Thursday, August 9, 2012

The Power of a Program

It has taken me a while to make a post about Bakerloo Theatre Project's first Pittsburgh season because it has taken me some time to separate what I actually knew when I was buying my ticket and what I took from the performance. This is both a good thing and a thing of questionable worth. What I have learned is that my experience as an audience member of Henry V was entirely altered by one specific reference in the program.

When I go see a play my friend has produced, directed, starred in, or whatever (which is not the case with Henry V) they always ask me my opinion or if I "liked" it. To which I always respond emphatically "It was a play!" -- regardless of the caliber of the performance. This is because I currently believe that is the hardest part of making theatre: just making something a play, making something whole, something that makes sense.

Henry V was a play! It was thought out, able to be followed, and the same from start to finish.

I won't lie, it was murky at times. It seemed that the cast of respectably young actors felt that the weight of the words would carry the play itself, rather than taking the next step to making those words work for the actors. Words are weapons -- and, as the maker board in the lobby of Future Tenant Art Space read on the night of the performance, "What do you fight for?"

Prior to the performance I read the program. There is a sentence that reads, "This production was inspired by a traveling memorial called Eyes Wide Open." I thought that was great. One, the show was inspired. Two, it was relevant and playing on contemporary ideas. And three, they had the balls to tell us where they stole their ideas from.

This is the line that changed my view of the entire evening.

For those of you who don't know Eyes Wide Open is an exhibit created by American Friends Service Committee (Quaker values in action!) that travels the world showing numerous pairs of arranged combat boots that represent every U.S. casualty in the Iraq War. The coolest picture is of course from the nation's capital and I've included it below:

The opening and closing image of the play was the same: a line of six pairs of combat boots across the playing space all adorned with a solider's dog tag. It wasn't until the final moment of the play that I bought the memorial as "inspiration."

At the end of the play the boots as symbols shed a thematic light back on the rest of the performance.  On paper there is a cast of 25+ in Shakespeare's Henry V. Bakerloo had a cast of 6. At the beginning of the play the actors stepped into the boots one by one, and at the end they left them in the same way. Considering the cast-size, the double/triple/quadruple casting and the "team-of-players" directorial approach, this invention suggested that these were the voices of the solders who died. The stories untold. The words we should have heard. The reason the boots are no longer filled.

Despite these same tactics fogging up the characters and occasionally the plot, I allowed the play to become a contemporary commentary on war, which would not have happened at all without the bit from the program. Without the program, the play contained nothing to suggest a contemporary debate. It was essentially a straightforward delivery of the text, with the opposing sides of the war played by the same characters who merely suggested sides by changing the color of their armbands and knocking over an empty trunk.
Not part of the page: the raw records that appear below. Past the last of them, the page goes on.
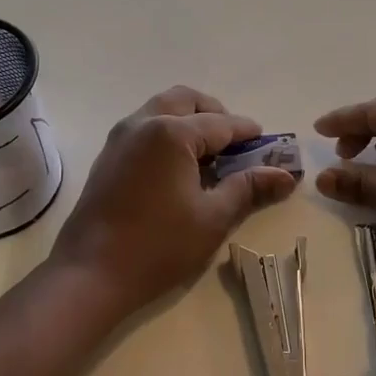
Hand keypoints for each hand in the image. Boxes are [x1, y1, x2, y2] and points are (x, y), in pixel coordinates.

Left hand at [52, 86, 298, 313]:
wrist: (90, 274)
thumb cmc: (158, 246)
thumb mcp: (213, 218)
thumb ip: (248, 188)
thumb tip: (285, 175)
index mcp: (172, 133)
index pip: (221, 123)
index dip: (248, 133)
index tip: (269, 144)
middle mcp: (143, 123)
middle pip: (186, 101)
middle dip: (215, 114)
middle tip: (235, 142)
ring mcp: (120, 138)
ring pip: (161, 110)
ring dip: (189, 120)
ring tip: (210, 154)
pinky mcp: (108, 157)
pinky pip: (144, 128)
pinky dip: (168, 133)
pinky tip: (180, 168)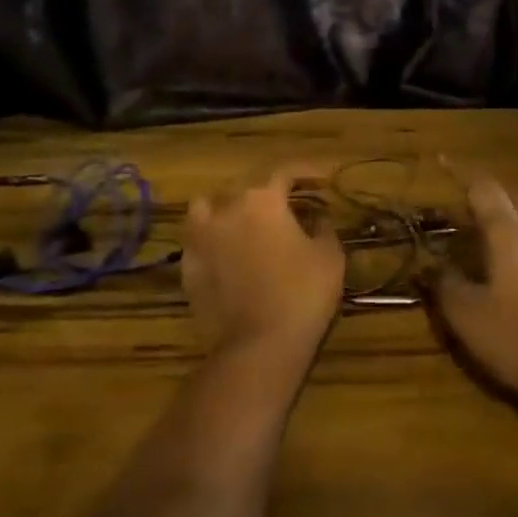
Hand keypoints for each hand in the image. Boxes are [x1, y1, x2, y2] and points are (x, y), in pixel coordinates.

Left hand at [181, 167, 345, 370]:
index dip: (306, 172)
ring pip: (208, 207)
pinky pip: (198, 240)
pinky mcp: (187, 267)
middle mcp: (226, 209)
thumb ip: (324, 227)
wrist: (259, 345)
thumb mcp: (330, 256)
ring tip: (243, 222)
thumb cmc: (303, 293)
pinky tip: (227, 254)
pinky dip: (212, 240)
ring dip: (226, 208)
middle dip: (267, 191)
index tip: (322, 180)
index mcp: (263, 200)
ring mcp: (201, 238)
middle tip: (287, 205)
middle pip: (244, 186)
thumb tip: (318, 216)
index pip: (285, 171)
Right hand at [435, 174, 517, 407]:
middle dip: (492, 200)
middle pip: (517, 202)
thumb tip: (430, 265)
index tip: (445, 164)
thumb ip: (445, 285)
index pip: (485, 192)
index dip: (463, 177)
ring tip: (500, 238)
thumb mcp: (467, 317)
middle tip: (469, 214)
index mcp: (509, 235)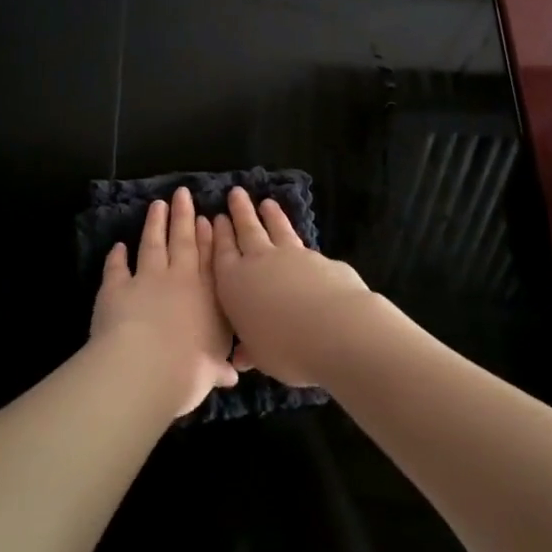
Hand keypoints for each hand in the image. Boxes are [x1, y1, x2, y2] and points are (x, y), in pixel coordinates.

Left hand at [89, 187, 238, 417]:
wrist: (146, 366)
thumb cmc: (189, 369)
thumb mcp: (211, 371)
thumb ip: (218, 367)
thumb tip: (231, 375)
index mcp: (209, 296)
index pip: (212, 260)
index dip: (210, 237)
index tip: (209, 218)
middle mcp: (180, 280)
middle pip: (183, 241)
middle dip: (184, 216)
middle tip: (183, 194)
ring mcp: (147, 279)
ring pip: (152, 244)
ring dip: (155, 224)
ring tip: (157, 205)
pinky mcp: (116, 287)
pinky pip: (117, 268)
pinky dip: (117, 256)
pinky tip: (118, 246)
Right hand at [210, 187, 371, 387]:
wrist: (336, 329)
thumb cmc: (285, 347)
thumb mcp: (261, 356)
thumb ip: (250, 350)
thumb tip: (242, 358)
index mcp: (234, 283)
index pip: (221, 253)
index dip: (218, 235)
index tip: (216, 218)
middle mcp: (259, 262)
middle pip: (247, 230)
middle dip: (240, 212)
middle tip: (236, 193)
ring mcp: (292, 256)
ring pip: (276, 229)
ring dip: (270, 215)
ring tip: (266, 202)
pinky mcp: (320, 259)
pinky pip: (302, 244)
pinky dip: (296, 236)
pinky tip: (299, 239)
The most interesting experience I had as an audience member was during Act IV; Scene I. During this scene the king goes in disguise to talk to the soldiers of the war. During this scene the king and the soldiers banter back and forth questioning the worth of the king and the validity of his declarations of war. They ask if the king be immoral in his pursuits are we the soldiers immoral as well. They question who is to blame and at what cost.

As an audience member having read the program this became the most fascinating scene where the voices of the soldiers who presumably paid the ultimate wartime price and once owned the boots set up at the beginning and end of the play are given the chance to express their concerns and directly show me a conversation the dead might have with those in power during wartime.

As I mentioned before this is both a good thing and a thing of questionable worth. It was a great experience to have as an audience member, but how might it have been achieved without the use of an insert in the program? That my question for the bold members of Bakerloo Theatre Project and I believe that even without my blogpost they will grow to answer this question on their own.